Friday, January 23, 2009
Valentine's Day Sweet or Bitter?
Valentine's Day is often Bittersweet
When we were kids in my school, we all had a decorated box on our desk and everyone would put cards in it, some nice, some not so nice. This was often a disappointing day for those who were less popular. I always felt very badly for those who only got a few cards or some that were unkind. Valentine's Day for many became something to be dreaded rather than anticipated.
The romantic expectations of Valentine's Day create a lot of mixed emotions, even pain. Those who are not in a relationship often feel left out, unloved and sad. Even being in a relationship doesn't mean it's going to be an enjoyable day. There are a lot of expectations that often go unmet. Partners don't or can't live up to the romantic dreams of their partners or feel so pressured by it all that they give up before they start.
I've never been a big fan of "forced" celebrations for many of those reasons. We tend to twist ourselves into knots trying to make a "perfect day" of it and fulfill all those dreams. I don't know about you, but when I try to do that, it almost never works.
What can we do instead? My husband and I had a very rocky first Valentine's Day when we first started dating. The day before was Friday the 13th, when he got to his office the bank was there to declare the company bankrupt and close their doors. The banker thought the irony of it being Friday the 13th was very funny. Needless to say, celebration and romance was not in the cards for the following day. Since that time, we've agreed to not try to create a romantic day of it, but to simply exchange thoughtful cards, talking about what we appreciate about each other and our relationship. We often laugh about our first Valentine's Day over a simple dinner and glass of wine.
What if we re-frame Valentine's Day as a day in which we celebrate the power of love? Instead of thinking about all the unmet expectations and sense of isolation this holiday often brings about, we can use this as an opportunity to spread love...not just romantic love, but actual heartfelt compassion for others and ourselves?
Smile at everyone you meet.
Stop by a nursing home or hospital and take some treats - sweets may not be welcomed or healthy, so how about some lotions, books, magazines, even craft items. Stay and have a conversation with some of the patients who don't have visitors.
Call someone you haven't talked to in a while just to say "hi".
Write a letter to a friend (or two or three), use nice stationary.
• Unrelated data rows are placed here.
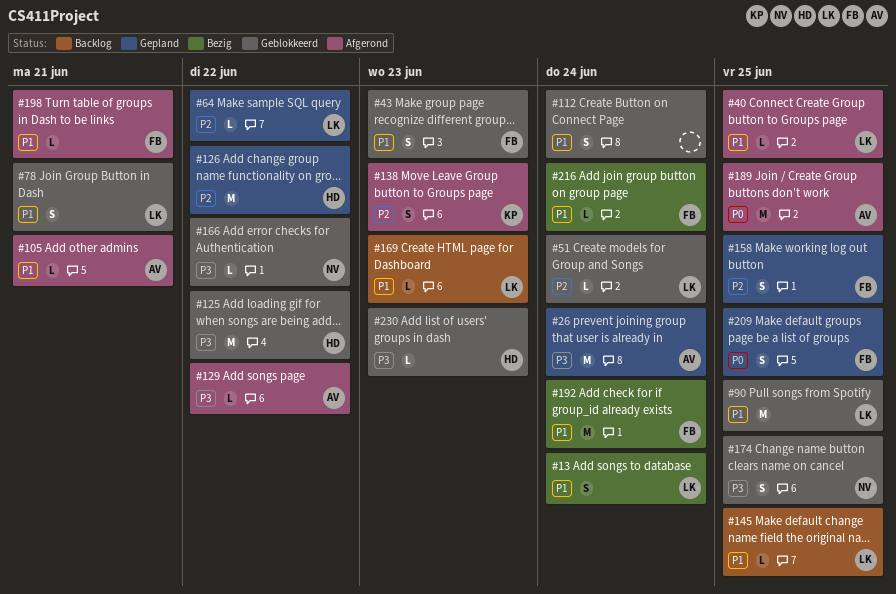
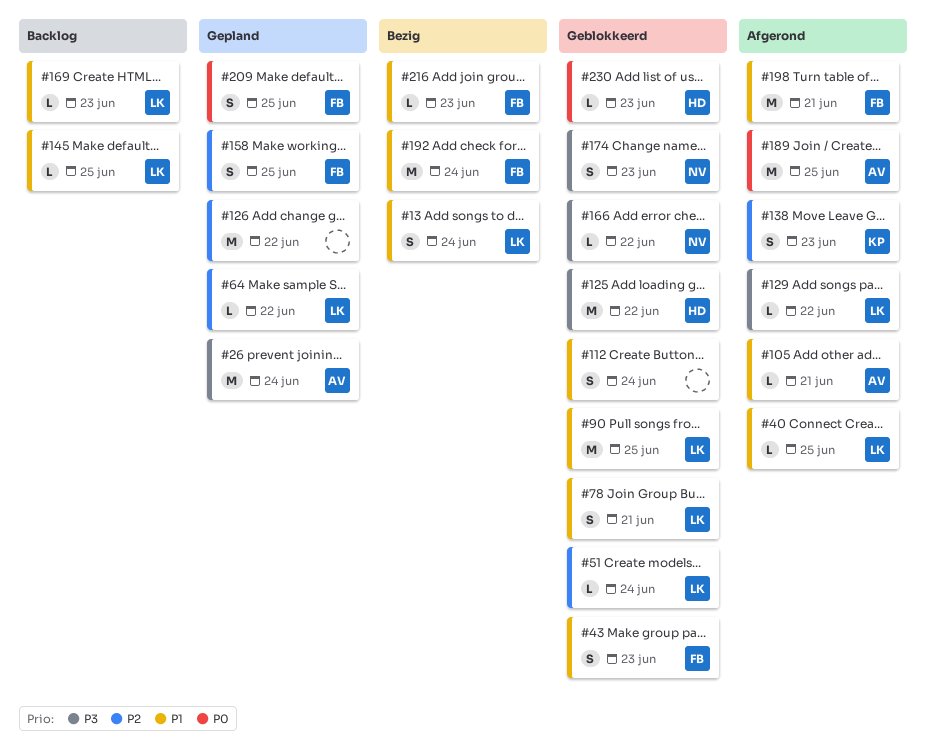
#126, owner: HD -> none
#129, owner: AV -> LK
#174, due: Jun 25 -> Jun 23
#198, estimate: L -> M
#216, due: Jun 24 -> Jun 23
#230, priority: P3 -> P0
I guarantee they'll be surprised, since most of us just send emails.
Share a CD of music that inspires you.
The children of your household are simply gonna love this. Write up little notes about how you feel for them and what they mean to you and place them around your house along with a candy heart or other treat. Add a riddle at the end of each note about where to find the next note. At the last note, have something special waiting there, say a teddy bear or other toy or treat. Make sure that you hide the notes when none of the little ones are watching, or else all the fun is going to be spoiled. (I found this idea on www.theholidayspot.com)
Have a party. Invite all your friends to come share an evening of friendship and love.
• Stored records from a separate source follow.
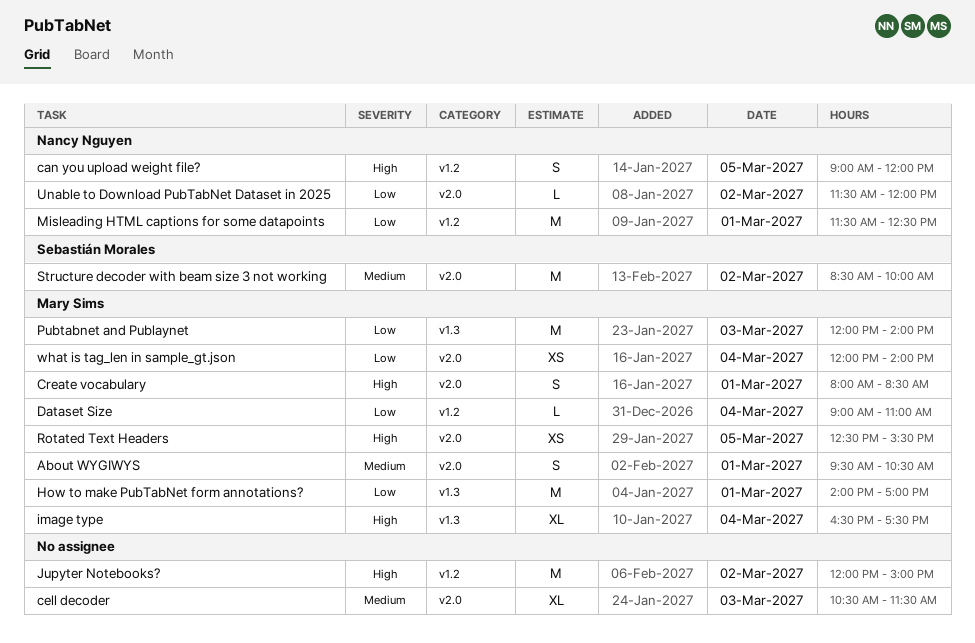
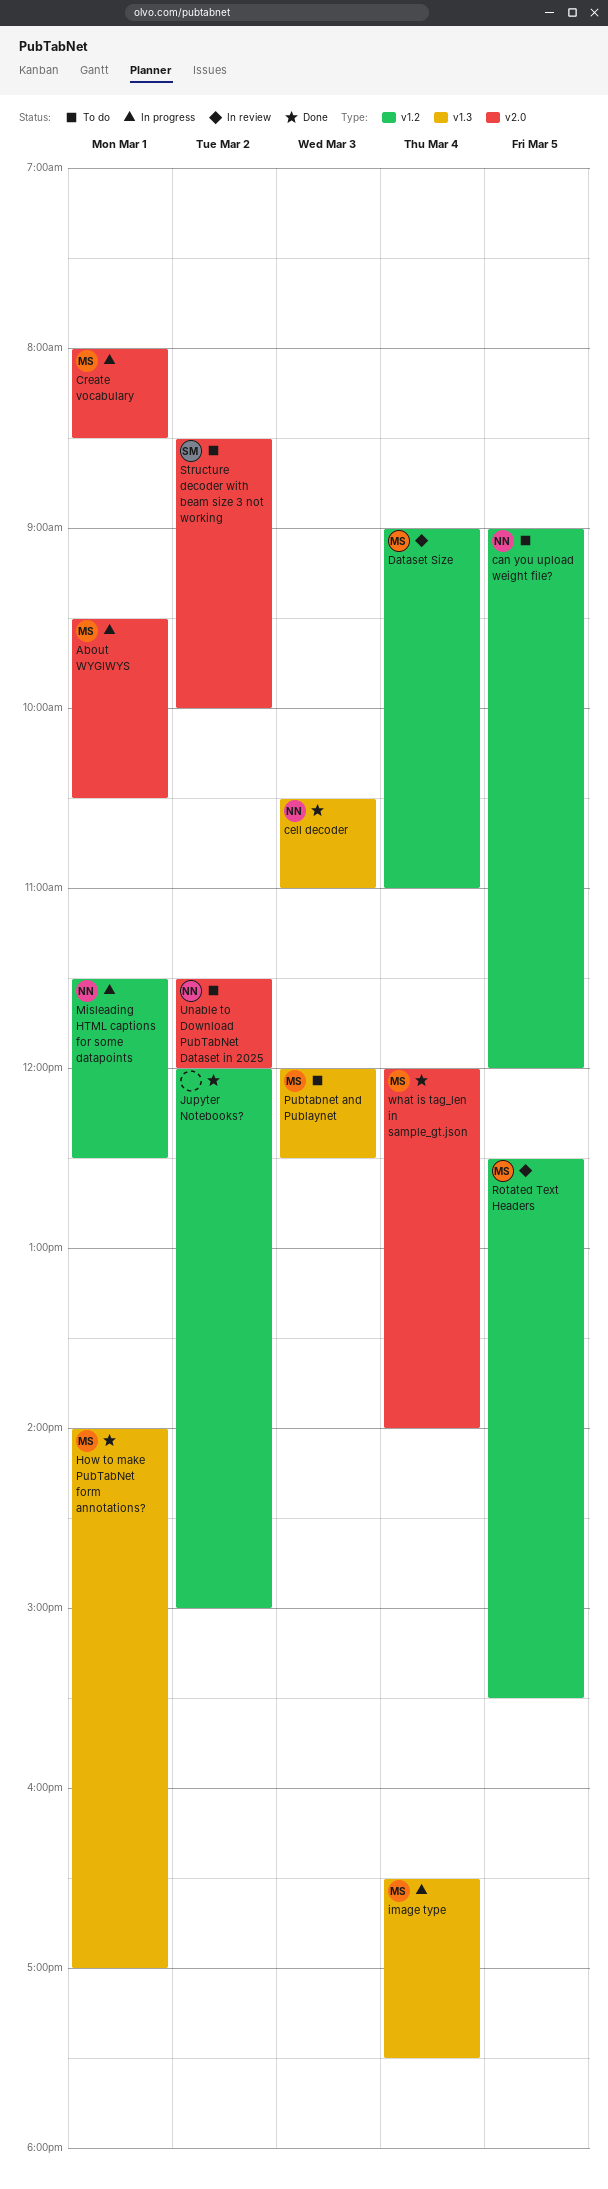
cell decoder, owner: none -> Nancy Nguyen
cell decoder, label: v2.0 -> v1.3
cell decoder, ends: 11:30 -> 11:00
Pubtabnet and Publaynet, ends: 14:00 -> 12:30
Rotated Text Headers, label: v2.0 -> v1.2

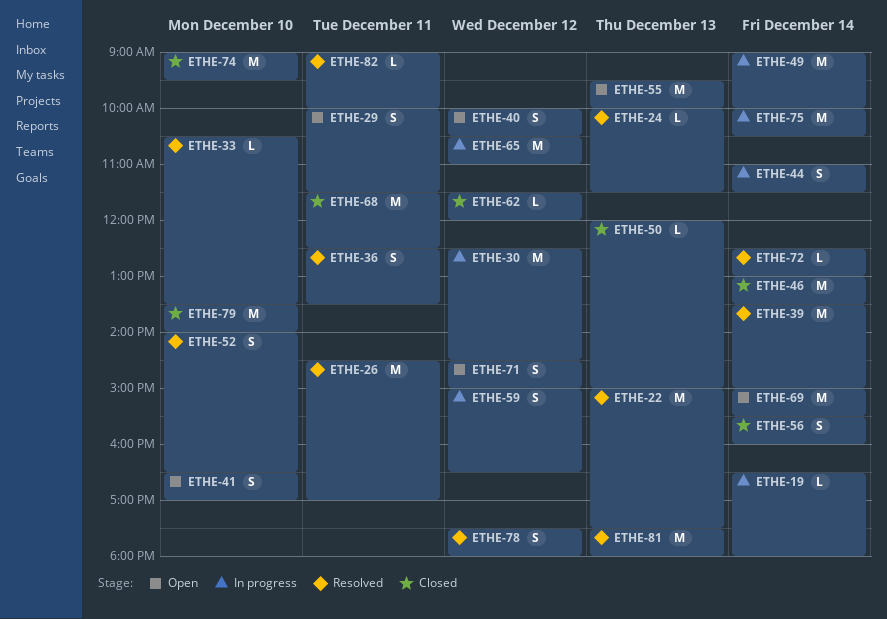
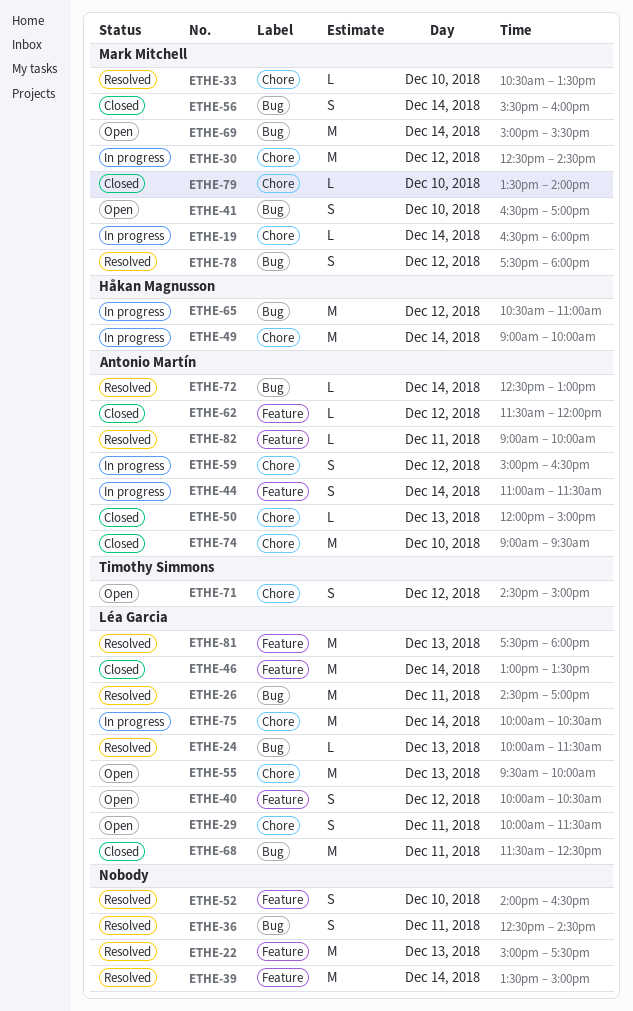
ETHE-36, ends: 13:30 -> 14:30
ETHE-79, estimate: M -> L

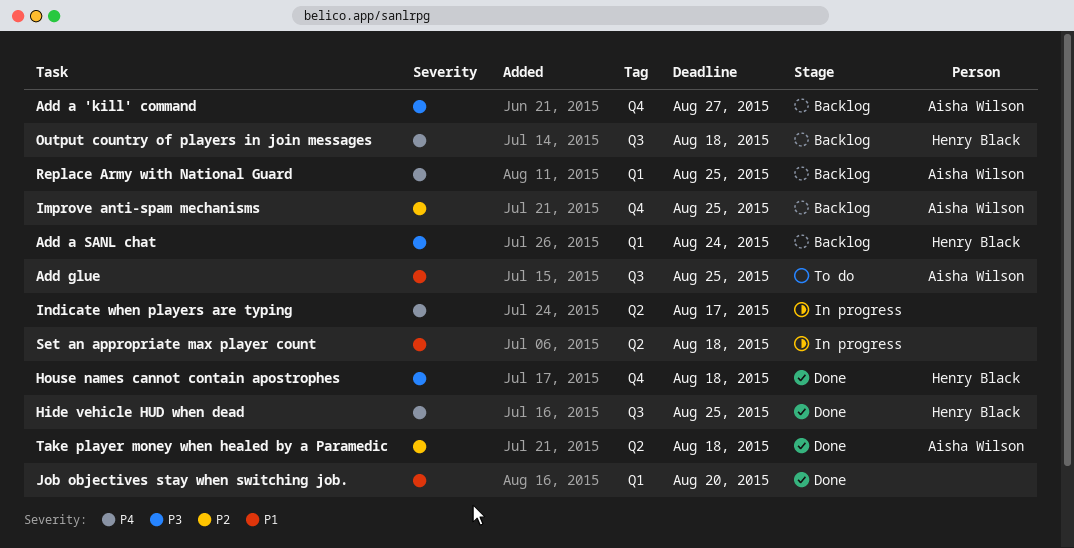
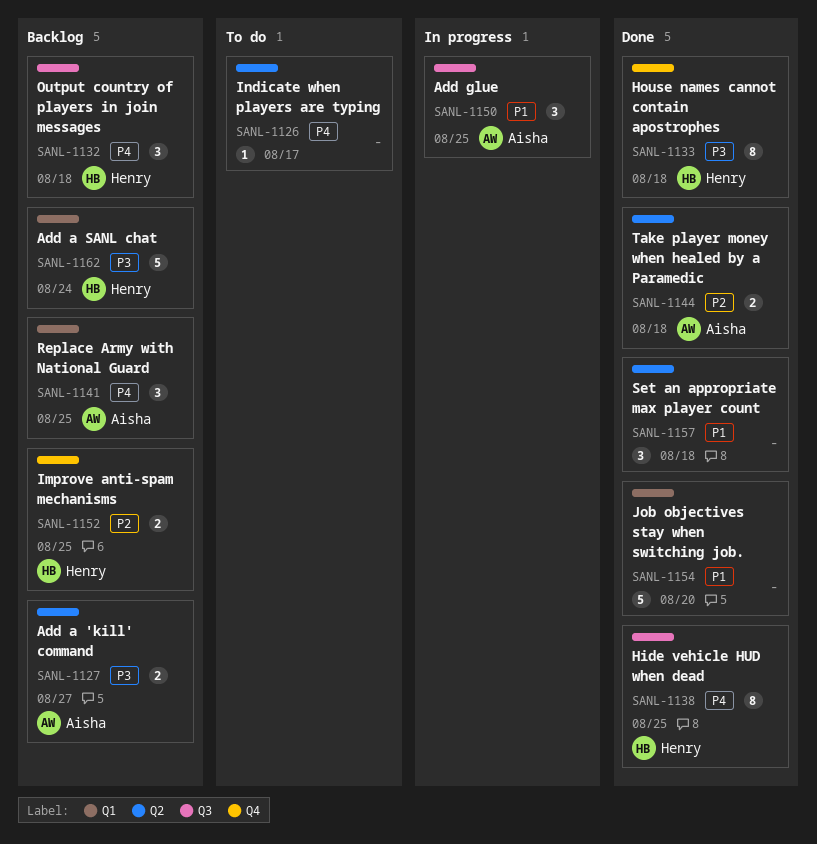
Add a 'kill' command, label: Q4 -> Q2
Add glue, status: To do -> In progress
Improve anti-spam mechanisms, owner: Aisha Wilson -> Henry Black
Indicate when players are typing, status: In progress -> To do
Set an appropriate max player count, status: In progress -> Done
Call a single friend or two invite them for dinner or a movie.
Get together with friends or even your children and go to a shop that lets you make ceramics or jewelry right there. You'll have fun and something to keep or give away as a gift.
For yourself; treat yourself to a massage or spa day, take a long hot bath, buy something new, fix a lovely dinner and enjoy it with a glass of wine. Buy yourself a heart shaped BioElectric Shield. I wear one when I'm feeling a little romantic. Buy yourself jewelry with hearts or with stones that bring love energies just to remind you that love is around you all the time.
But most of all, do something that just makes you feel good and loving.